In plenty of failures, the issue isn’t weak muscles—it’s a badly written sentence: a foot placed too late, hips left out, a path that wastes motion, a breath held at the worst moment. You pull to cover for positioning that never happened. Then you call it “I’m not strong enough,” when what you’re really missing is structure.
In climbing, your body is a language. Your feet are the grammar. Ignore them and it’s like writing without punctuation: the message might get across, but everything becomes expensive, violent, and sloppy. And that cost gets mistaken for “power.” It’s hard, so I need to get stronger. Not necessarily. It’s messy, so you need to get clearer.
Refactoring here is painfully concrete: place the same foot differently, weight it earlier, accept losing half a second to save three at the crux (the hardest part of the problem). Spend less emotional energy “trying hard,” and more attention placing things correctly.

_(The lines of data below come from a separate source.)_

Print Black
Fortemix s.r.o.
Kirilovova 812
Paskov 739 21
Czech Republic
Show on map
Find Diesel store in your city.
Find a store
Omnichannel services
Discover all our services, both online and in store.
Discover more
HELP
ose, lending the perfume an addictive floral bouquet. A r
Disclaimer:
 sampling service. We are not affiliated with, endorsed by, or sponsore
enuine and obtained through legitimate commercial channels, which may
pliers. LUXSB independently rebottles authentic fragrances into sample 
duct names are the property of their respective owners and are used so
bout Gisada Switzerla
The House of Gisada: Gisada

That kind of attention eventually produces a rarer kind of strength—the kind you don’t notice, because it lasts.
Movement Debt
“Dirty” climbing is climbing on credit.
You borrow from your skin, your tendons, your headspace, your confidence. You borrow from the future to pay for the present. In the moment, it works: you get up, you tick the box, you move on.

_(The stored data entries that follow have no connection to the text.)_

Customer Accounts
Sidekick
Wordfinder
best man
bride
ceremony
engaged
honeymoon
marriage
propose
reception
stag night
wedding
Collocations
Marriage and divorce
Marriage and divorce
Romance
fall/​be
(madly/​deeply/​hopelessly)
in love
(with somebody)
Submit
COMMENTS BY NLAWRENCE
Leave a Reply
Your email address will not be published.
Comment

But the debt piles up quietly, with no immediate receipt. Then one day you stop improving and you reach for a noble explanation for a basic problem: plateau, no motivation, bad style. Sometimes it’s simpler than that.
Sometimes it’s just the bill coming due.
Refactoring is about paying down that debt instead of chasing more power. It’s not flashy. It asks you to redo problems below your ego, to replay sequences without the dopamine hit of novelty, to let a session feel like a workshop instead of an exam.
And, most of all, it asks you to give up a piece of identity—the part built around this is how I climb.
But it’s also the only road that doesn’t end in a crash. In climbing and in code, what matters isn’t sending once. It’s building a system that keeps working when conditions get worse.
And they always do: fatigue, stress, cold, pride, age, life.
The Protocol: Same Boulder, New Architecture
Refactoring isn’t a vibe. It’s a practice.
Pick a boulder you can do “with tricks,” the one you can muscle through when you have to. Then impose a quality constraint—not an outcome constraint: quiet feet, hips in, steady breathing, fingers placed exactly where you want them. Do it again. Adjust. Do it again.
Same result. Different structure.
One thing almost always happens: for a while, you get worse. The patches stop working. The compensations get rejected. The little cheats disappear.
That’s normal. A new internal logic often feels fragile before it feels efficient.
Then, without warning, it goes—with a calm obviousness. Not the loud kind of obvious that says watch this, but the quiet kind that says yeah, that was it.
And in that moment, you get something strength doesn’t always buy: margin.
Margin that makes your climbing steadier. More transferable. More durable.